Energy-saving tech will be cheaper. Dinner-table conversations will be spent on discussing whether Chinese solar panels are better than the Korean ones, and whether Tesla’s home battery is a better deal than Toshiba’s. Home Hardware will be selling a device to capture heat from shower water as it goes down the drain. Canadian Tire will have heat-capture ventilators for the bathroom. You may have bought automated insulated curtains. You will pay a deposit on all plastic bottles, tin cans and bags. 

People working to attract immigrants to the North will get a big surprise. There will be a small flood of well-off Americans fleeing Florida, Texas and the Carolinas. They will want to bring their guns. Torontonians pushed out by the flood of climate refugees and sky-high housing prices will flood north. Northern young people will be staying in the North for the cheap housing and good weather.

It won’t all be peaches and cream. You and the kids will be sad about the extinctions – TV will be tracking the last polar bears, and whales. Greenpeace will be trying to stop fishing for the last tuna. You won’t be taking trips to Florida – by 2027 air travel will be seen as a kind of climate crime by many of your friends. You won’t be barbecuing as much either. Beef has a carbon footprint 11 times bigger than tofu turkey. It is going to get a lot more expensive, and your kids will think you are an irresponsible slimeball if you insist on eating g a lot of meat. You will probably get to like tofu turkey. You may even try vat-grown chicken.

Your gas-powered vehicles will have zero trade-in value. The forest industry in the northwest will suffer low productivity and big fires. Smokey days will be common.

Your life will change in dozens of ways, but a lot of the changes will be easy and some will be fun. 

The biggest change will be how you feel. For 30 years, you have heard scientists forecast floods, fires, extinctions and hurricanes. Today you are seeing the forecasts come true. By 2027, you will be hearing about mass migrations and wars. We will be talking about turning refugee ships away from our shores. You will be suffering from “survivor guilt.”

Forecasts will be much scarier in 2017. You won’t be discussing climate change: you will be talking about arctic methane burps and climate engineering. You will be living with a rising sense of dread.

The news will be a sickening mix of feel-good trivia and disaster. Suicide rates will rise. Suicide rates in India doubled over the last 30 years as drought and crop failure drove farmers into poverty and despair. Three and four years after Katrina, the suicide rate in New Orleans was about twice as high as it was the two years before the levees broke. You won’t really know what to say to your kids or grandchildren.

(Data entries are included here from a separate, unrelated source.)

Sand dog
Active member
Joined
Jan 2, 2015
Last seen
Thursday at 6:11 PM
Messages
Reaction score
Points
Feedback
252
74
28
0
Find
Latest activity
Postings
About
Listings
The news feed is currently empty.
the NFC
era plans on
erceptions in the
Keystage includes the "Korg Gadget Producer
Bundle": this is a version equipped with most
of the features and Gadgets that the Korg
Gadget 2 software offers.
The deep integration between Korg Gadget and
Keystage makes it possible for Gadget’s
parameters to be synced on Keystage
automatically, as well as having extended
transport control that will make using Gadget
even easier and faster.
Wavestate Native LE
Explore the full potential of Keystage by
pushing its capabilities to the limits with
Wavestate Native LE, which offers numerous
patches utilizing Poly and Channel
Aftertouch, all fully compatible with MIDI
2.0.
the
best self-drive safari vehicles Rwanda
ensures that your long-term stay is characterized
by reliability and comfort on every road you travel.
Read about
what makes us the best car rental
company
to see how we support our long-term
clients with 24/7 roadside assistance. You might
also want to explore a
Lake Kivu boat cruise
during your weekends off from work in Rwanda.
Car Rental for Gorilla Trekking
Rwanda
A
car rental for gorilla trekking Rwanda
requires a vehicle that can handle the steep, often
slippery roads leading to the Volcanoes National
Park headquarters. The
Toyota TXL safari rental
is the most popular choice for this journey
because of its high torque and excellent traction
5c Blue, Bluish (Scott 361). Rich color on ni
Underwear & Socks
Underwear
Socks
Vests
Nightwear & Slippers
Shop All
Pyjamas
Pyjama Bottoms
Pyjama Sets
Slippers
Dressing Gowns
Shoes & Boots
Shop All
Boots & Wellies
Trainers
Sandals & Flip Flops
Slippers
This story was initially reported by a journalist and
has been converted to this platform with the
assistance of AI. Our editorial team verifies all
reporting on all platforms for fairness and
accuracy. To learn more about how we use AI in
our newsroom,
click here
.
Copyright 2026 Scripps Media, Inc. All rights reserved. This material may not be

Sometime between now and 2027, you will understand that our cap-and-trade and rinky-dink carbon taxes aren’t working. You will vote for the party that promises to double or triple the carbon price. 

Since a carbon price high enough to make people change would by itself cripple the economy, you will be getting a “carbon dividend.” The average family’s carbon footprint today is 4.4 tonnes per person per year. You will get a $360 monthly carbon cheque. You will use it to finance an electric car, solar panels, a ground-source heat pump and triple-glazed windows.

These changes will come once you start asking for real climate action. Until then? Keep worrying.